## [Prompt A]
Reproduce the point-tracking listing below with "Track these points" swapped for "Follow these points" and nothing else altered, and leave the pictures out of your answer.
-=-=-=-=-
Given the interconnectedness of global markets, what’s the guarantee that traditional hedging strategies (e.g., gold against equity market crashes) will work? If equity falls, many investors liquidate their gold ETFs or digital gold to cover losses—doesn’t that reduce gold’s effectiveness as a hedge?
Nothing works always but it is better than not diversifying at all.
2022 is a good example of a year when all geographies and all asset classes were down except oil and gas. However, that was an extreme outlier year. It was the worst years since records begin 200-plus years ago for the bond market. For equity and bonds going down together, globally it had happened for only the fourth time in a century, which included one year during the Great Depression, one year during World War 2 and 1969. So, such a thing happened after 50 years!
Therefore, this will not always work in every single time-period but, over a period of time, diversification does lower the risk of drawdowns compared to single asset and single geographies. It protects you from what I called SCCARs (Single Country Single Currency Single Asset Risks) - for example if you are invested entirely in Indian equities - that is in a single country India, single currency the Indian rupee and single asset which is equity.
Unlike institutional investors, HNIs, or family offices—who can straddle volatility, withstand market pain, and even double down when prices become attractive—retail investors don’t have the same flexibility. Doesn’t this mean that risk management strategies are fundamentally different for the average investor?
Depending on how much risk you can take and how much of even temporary drawdown you can stand, your asset mix will change but the fact is that if you go in for the safest, zero risk asset for 100% of your portfolio you will find it hard even to beat inflation. There is no way to get higher return without taking “some” risk. You need to manage that risk well with a proper asset allocation mix.
Given this asymmetry, how should a small investor think about hedging, asset allocation, and risk management?
If you want your money to work hard for you, keep pace with inflation plus get you some returns, look at an asset allocation which has some element of risk. But as I said before, even if you get the broad allocation right, that is good enough - you do not have to look for absolutely optimising your portfolio. The point is to get started with asset allocation and even within equity have a reasonably diversified portfolio across sectors.
If "buy and hold" is no longer a valid strategy, where does that leave long-term investing?
Buy and hold was never a valid strategy!
Look at the original Sensex list - that had Hindustan Motors, Premier Automobiles and majority of companies from sectors such as textiles, paper, shipping which have all become largely irrelevant. it had groups such as JK, Mafatlal, Thapar, Scindias which again have scrolled off. Those were the blue chips of the day.
All examples of buy and hold essentially suffer from survivorship bias. Buying blue chips of any particular era will not save you because the definition of blue chips itself changes There was a time when PSUs dominated Indian stock market indexes with companies such as VSNL, MTNL, BHEL, ONGC, Indian Oil, BPCL and many others and then came at time when no one wanted to even look at PSUs!
Even within sectors people remember the success stories of HDFC Bank and Kotak Mahindra Bank but forget banks of similar vintage that went bust or had to be rescued such as Global Trust Bank, Times Bank, Centurion Bank and many others.
What has happened, of late, is that the pace of change is accelerating at a faster rate and the life cycles of businesses and companies are getting shorter globally. Your portfolio must change periodically and your best bet maybe a flexi- or multi-cap portfolio run in a conservative risk managed way, along with allocation to other assets.
-=-=-=-=-
## [Prompt B]
In the investing text, what does SCCARs stand for?
-=-=-=-=-
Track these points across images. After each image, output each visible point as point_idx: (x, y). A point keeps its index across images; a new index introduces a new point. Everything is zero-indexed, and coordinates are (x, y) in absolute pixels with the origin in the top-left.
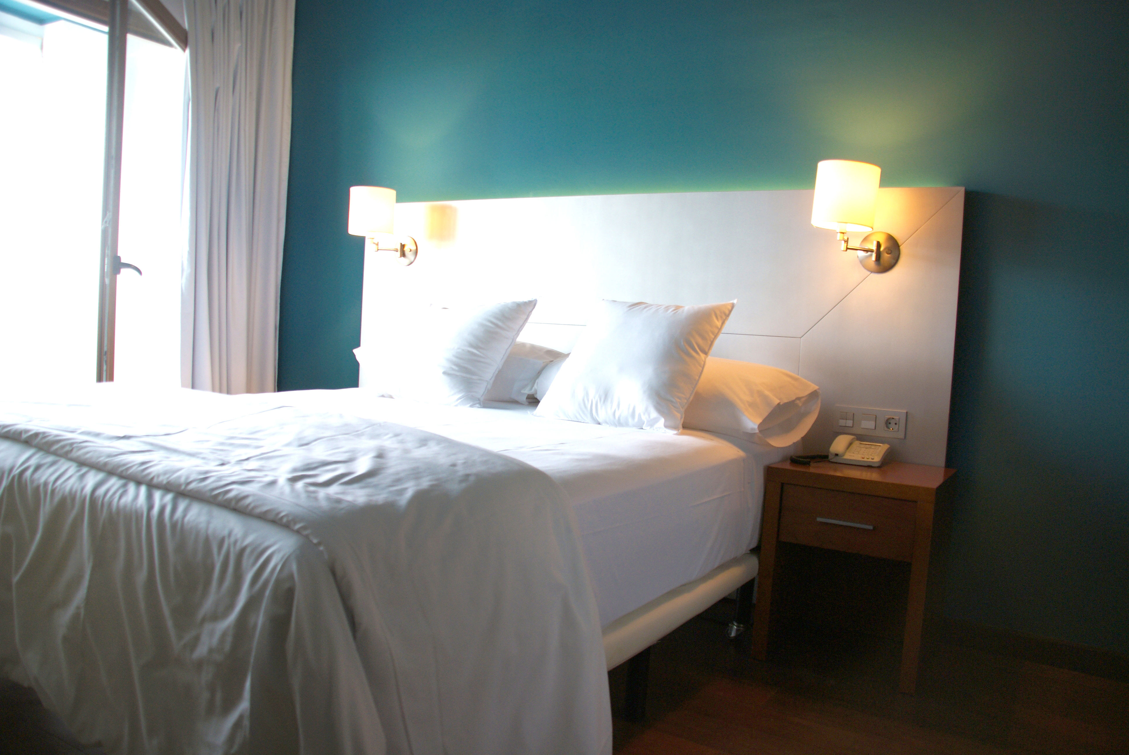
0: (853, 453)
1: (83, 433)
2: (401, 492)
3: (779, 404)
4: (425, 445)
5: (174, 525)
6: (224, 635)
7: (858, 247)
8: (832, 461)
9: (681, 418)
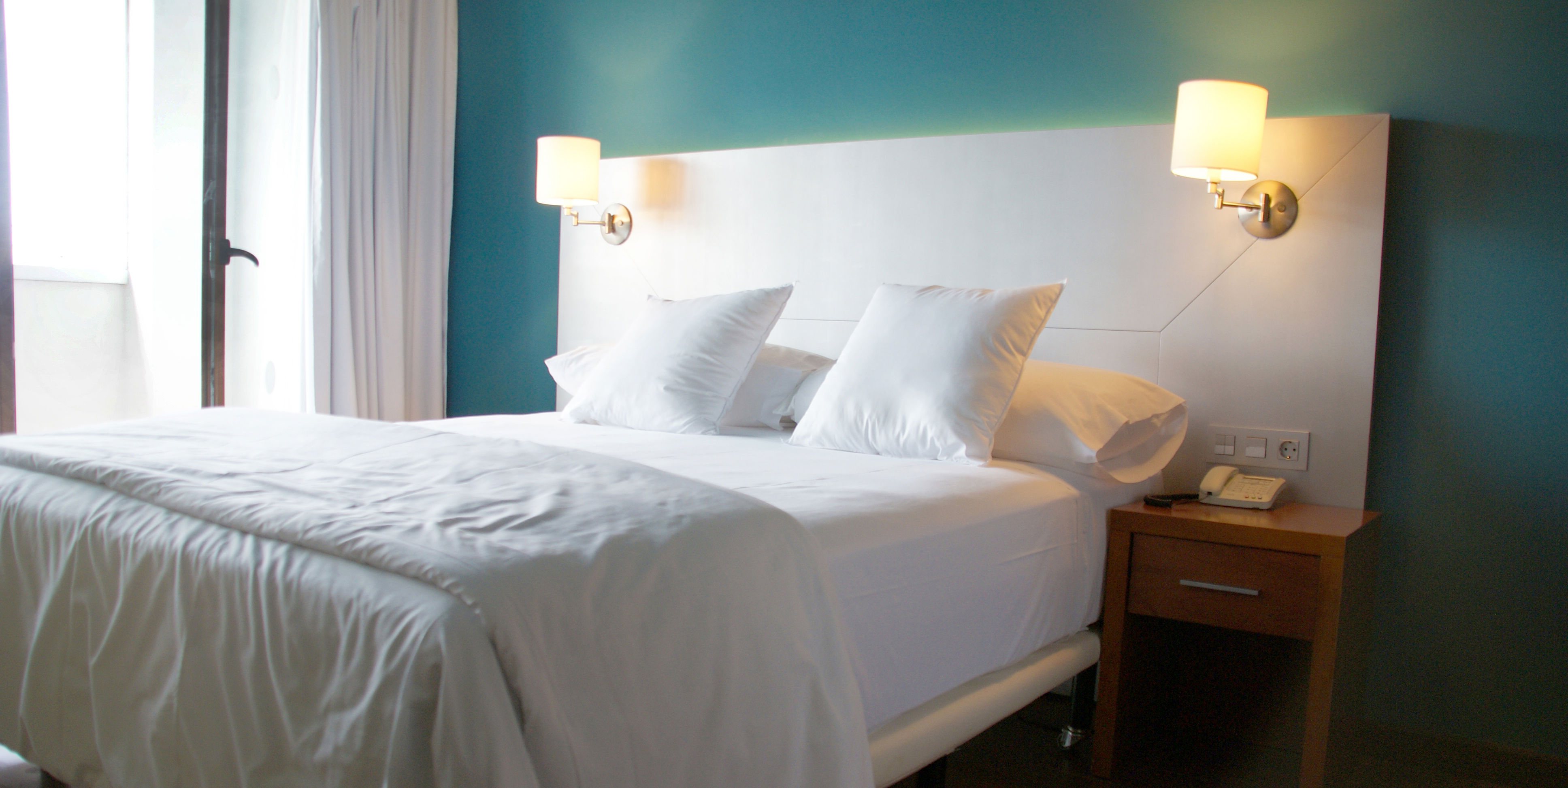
0: (1233, 491)
1: (175, 471)
2: (588, 538)
3: (1127, 423)
4: (627, 478)
5: (288, 587)
6: (353, 727)
7: (1239, 202)
8: (1203, 501)
9: (989, 445)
-=-=-=-=-
## [Task response A]
Follow these points across images. After each image, output each visible point as point_idx: (x, y). A point keeps its index across images; a new index introduces a new point. Everything is zero-indexed, and coordinates are (x, y) in absolute pixels with the origin in the top-left.
0: (853, 453)
1: (83, 433)
2: (401, 492)
3: (779, 404)
4: (425, 445)
5: (174, 525)
6: (224, 635)
7: (858, 247)
8: (832, 461)
9: (681, 418)
0: (1233, 491)
1: (175, 471)
2: (588, 538)
3: (1127, 423)
4: (627, 478)
5: (288, 587)
6: (353, 727)
7: (1239, 202)
8: (1203, 501)
9: (989, 445)

## [Task response B]
Single Country Single Currency Single Asset Risks.